Privileges in action for libel. A civil action cannot be maintained against any person, firm or corporation, for the publication of a fair and true report of any judicial proceeding, legislative proceeding or other official proceeding, or for any heading of the report which is a fair and true headnote of the statement published.

This section does not apply to a libel contained in any other matter added by any person concerned in the publication; or in the report of anything said or done at the time and place of such a proceeding which was not a part thereof.

N.Y. CIV. RIGHTS L. §74 (2012). There are narrow exceptions, not relevant here, if the defendant maliciously instituted the reported-on proceeding solely to defame the plaintiff, Fuji Photo Film U.S.A., Inc. v. McNulty, 669 F. Supp. 2d 405, 412 (S.D.N.Y. 2009) (citing Williams v. Williams, 246 N.E.2d 333 (N.Y. 1969)), or if the proceedings were not public to begin with. See, e.g., Shiles v. News Syndicate Co., 261 N.E.2d 251 (N.Y. 1970) (matrimonial actions).

7. Alternatively, "[t]he test is whether the published account of the proceeding would have a different effect on the reader's mind than the actual truth, if published." Zu Guo Yang v. Shanghai Cafe Inc., No. 10 Civ. 8372, 2012 WL 398641, at *8 (S.D.N.Y. Feb. 8, 2012) (quoting Daniel Goldreyer, Ltd. v. Van de Wetering, 630 N.Y.S.2d 18, 22 (App. Div. 1995)) (internal quotation marks omitted).

8. Plaintiff agrees that a judicial opinion, a criminal conviction, and a filed answer all are "selfevident[ ly]" and "undisputably" "of and concerning the complaint." Opp. 21, 22 n.3. Plaintiff's attempt to distinguish those cases from the Davis affidavit is unpersuasive. Id.

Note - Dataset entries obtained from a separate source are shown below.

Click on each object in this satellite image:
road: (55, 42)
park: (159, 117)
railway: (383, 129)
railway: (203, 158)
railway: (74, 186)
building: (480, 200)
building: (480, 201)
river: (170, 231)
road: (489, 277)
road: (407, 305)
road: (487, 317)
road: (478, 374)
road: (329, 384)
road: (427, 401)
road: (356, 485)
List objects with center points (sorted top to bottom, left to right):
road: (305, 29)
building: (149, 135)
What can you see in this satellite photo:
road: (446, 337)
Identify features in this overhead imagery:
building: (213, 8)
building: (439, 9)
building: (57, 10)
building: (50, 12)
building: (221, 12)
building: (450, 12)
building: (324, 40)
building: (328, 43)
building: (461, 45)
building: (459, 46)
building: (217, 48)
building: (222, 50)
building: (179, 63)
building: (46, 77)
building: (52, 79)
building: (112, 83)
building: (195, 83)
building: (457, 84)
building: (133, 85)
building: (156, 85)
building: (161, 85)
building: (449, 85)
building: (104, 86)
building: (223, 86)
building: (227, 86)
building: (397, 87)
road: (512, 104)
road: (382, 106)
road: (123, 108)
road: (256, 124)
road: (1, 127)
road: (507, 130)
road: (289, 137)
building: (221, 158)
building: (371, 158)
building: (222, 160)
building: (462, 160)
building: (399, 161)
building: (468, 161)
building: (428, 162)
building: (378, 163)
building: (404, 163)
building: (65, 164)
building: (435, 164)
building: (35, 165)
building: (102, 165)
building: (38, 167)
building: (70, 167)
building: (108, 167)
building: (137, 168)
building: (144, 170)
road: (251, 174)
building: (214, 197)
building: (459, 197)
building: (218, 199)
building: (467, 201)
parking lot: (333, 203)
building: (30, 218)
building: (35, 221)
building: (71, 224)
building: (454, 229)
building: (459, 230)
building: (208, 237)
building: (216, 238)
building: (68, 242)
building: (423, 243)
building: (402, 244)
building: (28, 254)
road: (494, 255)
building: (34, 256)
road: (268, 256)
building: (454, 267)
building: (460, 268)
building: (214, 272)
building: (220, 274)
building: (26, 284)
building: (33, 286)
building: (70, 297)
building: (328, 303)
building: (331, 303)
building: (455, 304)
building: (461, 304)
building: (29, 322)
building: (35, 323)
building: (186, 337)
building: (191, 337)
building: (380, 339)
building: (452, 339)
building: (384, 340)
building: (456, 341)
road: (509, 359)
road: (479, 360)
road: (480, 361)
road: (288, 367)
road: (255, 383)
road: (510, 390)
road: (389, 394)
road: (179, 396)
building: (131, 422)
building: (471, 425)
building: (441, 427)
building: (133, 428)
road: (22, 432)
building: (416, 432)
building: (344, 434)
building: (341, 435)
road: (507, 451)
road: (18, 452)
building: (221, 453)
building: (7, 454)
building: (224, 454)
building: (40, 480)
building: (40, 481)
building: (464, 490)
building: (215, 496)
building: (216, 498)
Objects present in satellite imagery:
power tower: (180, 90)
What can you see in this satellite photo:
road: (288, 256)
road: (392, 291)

9. Plaintiff argues that because the judge in the Boheim suit found that the allegations about Plaintiff in the Davis affidavit filed therein were not relevant to Mr. Davis and Mr. Lang's slander suit against Mr. Boheim, it follows that those allegations were not "of and concerning" the complaint in the Boheim suit for the purposes of §74. But an affidavit filed in good faith in support of a complaint is "of and concerning" that complaint, particularly in light of §74's broadly protective purpose, even if the judge in the case holds that the affidavit is legally insufficient to support the claims asserted therein, just as a defense asserted in an answer is "of and concerning" the complaint even if unsuccessful. To be sure, "[i]f the context in which the statements are made make[s] it impossible for the ordinary viewer to determine whether defendant was reporting on a trial or simply from interviews and independent research, the absolute statutory privilege does not attach." Wenz v. Becker, 948 F. Supp. 319, 323 (S.D.N.Y. 1996) (quotation omitted). There is no ambiguity here, however.

10. In each of these cases, the defendant asserted libel as a counterclaim against the plaintiff for statements made in the plaintiff's complaint commencing the same action.